If we plug the results of our previous example into this workflow, it looks like this:

big_box, big_ix = get_biggest_box(r['rois'])
overlay_box(image, big_box)

Great! We’ve isolated the object we care about. Let’s take it a step further, and black out everything outside of our box:

def make_box_mask(image, xy):    
    target = image[xy[0]:xy[2], xy[1]:xy[3], :]
    img = np.zeros_like(image)
    img[xy[0]:xy[2], xy[1]:xy[3], :] = target
make_box_mask(image, big_box)

Even Better! By doing this, we can limit the noise in our image. This is really important, and can be exploited to improve a variety of computer vision tasks. For example, If we apply such a technique to all of the training images in a machine learning task that needs to focus on a target object, our neural network won’t even be tempted to focus on anything but the target objects.

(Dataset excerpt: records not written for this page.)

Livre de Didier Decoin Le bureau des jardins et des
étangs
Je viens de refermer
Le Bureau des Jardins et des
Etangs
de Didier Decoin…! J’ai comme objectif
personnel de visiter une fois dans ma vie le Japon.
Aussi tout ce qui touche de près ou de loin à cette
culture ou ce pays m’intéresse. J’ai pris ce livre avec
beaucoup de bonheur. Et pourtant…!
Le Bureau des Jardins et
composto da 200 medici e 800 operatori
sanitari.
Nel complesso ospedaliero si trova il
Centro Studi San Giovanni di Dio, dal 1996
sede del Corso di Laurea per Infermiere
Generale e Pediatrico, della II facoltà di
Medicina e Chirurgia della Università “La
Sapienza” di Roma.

As you may have guessed, though, we can extend this technique further. Let’s apply the same technique using the segmentation mask output from Mask R-CNN for even finer results:

def make_segmentation_mask(image, mask):
    img = image.copy()
    img[:,:,0] *= mask
    img[:,:,1] *= mask
    img[:,:,2] *= mask

mask = r['masks'][:,:,big_ix]
make_segmentation_mask(image, mask)

Wow! Now we’re left with virtually nothing but the target car object in the image. No more background noise, no more distracting objects. And its all built into a highly automatable pipeline. You may be worried about the segmentation boundaries cutting off pieces of your object, which is a valid concern. You could always add a buffer to the edges, but I’ll leave that to you to figure out.


Let’s wrap up what I’ve done here: I installed Mask R-CNN, and tested it on a variety of images including some with a lot of noise and object occlusion. The model consistently impressed me with its performance, though it was pretty slow. Then, I demonstrated how a pre-trained object detection model like Mask R-CNN could be used to screen training data for machine learning tasks that need to focus on a primary object.

That’s all, I hope you enjoyed reading!